Moreover, we have discovered that the replication of the Salmonella panD mutant within macrophages and its virulence in mice are significantly reduced compared to the wild type (WT), indicating that the de novo synthesis of β-alanine is crucial for Salmonella's intracellular replication and virulence.

These results indicate that either acquisition from the host or de novo synthesis of β-alanine is critical for Salmonella replication inside macrophages.

Reviewer #3 (Recommendations for the authors):

Cite this paper from 1985, which talks about the role of beta-alanine in Salmonella infection J Gen Microbiol,. 1985 May;131(5):1083-90. doi: 10.1099/00221287-131-5-1083. A Salmonella typhimurium strain defective in uracil catabolism and beta-alanine synthesis, T P West, T W Traut, M S Shanley, G A O'Donovan

We have now cited this paper in the revised manuscript (lines 82-83).

(2) BasC- can be important for beta-alanine transport. CycA transporter was not found to be involved in beta-alanine. However, it is important to find out which transporter is required for the uptake of beta-alaine.

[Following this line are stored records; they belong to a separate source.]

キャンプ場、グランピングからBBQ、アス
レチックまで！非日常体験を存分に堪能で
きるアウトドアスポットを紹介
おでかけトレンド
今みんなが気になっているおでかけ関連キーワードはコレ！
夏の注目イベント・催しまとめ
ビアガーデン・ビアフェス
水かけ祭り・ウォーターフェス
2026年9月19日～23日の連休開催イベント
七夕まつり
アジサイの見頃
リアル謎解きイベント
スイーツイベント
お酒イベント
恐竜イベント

Thank you for pointing it out. We agree that it is important to determine which transporter is necessary for the uptake of β-alanine in Salmonella. BasC is a bacterial LAT (L-Amino acid transporter) with an APC fold (J Gen Physiol. 2019, 151(4):505-517). The basC gene is reported to be present in the genomes of Pseudomonas, Acinetobacter, and Aeromonas, etc. Following your suggestion, we searched the genome of Salmonella Typhimurium at NCBI and did not find any basC gene or genes with a sequence similar to basC. Unfortunately, we have yet to identify the β-alanine transporter in Salmonella, and we will persist in our search in future work.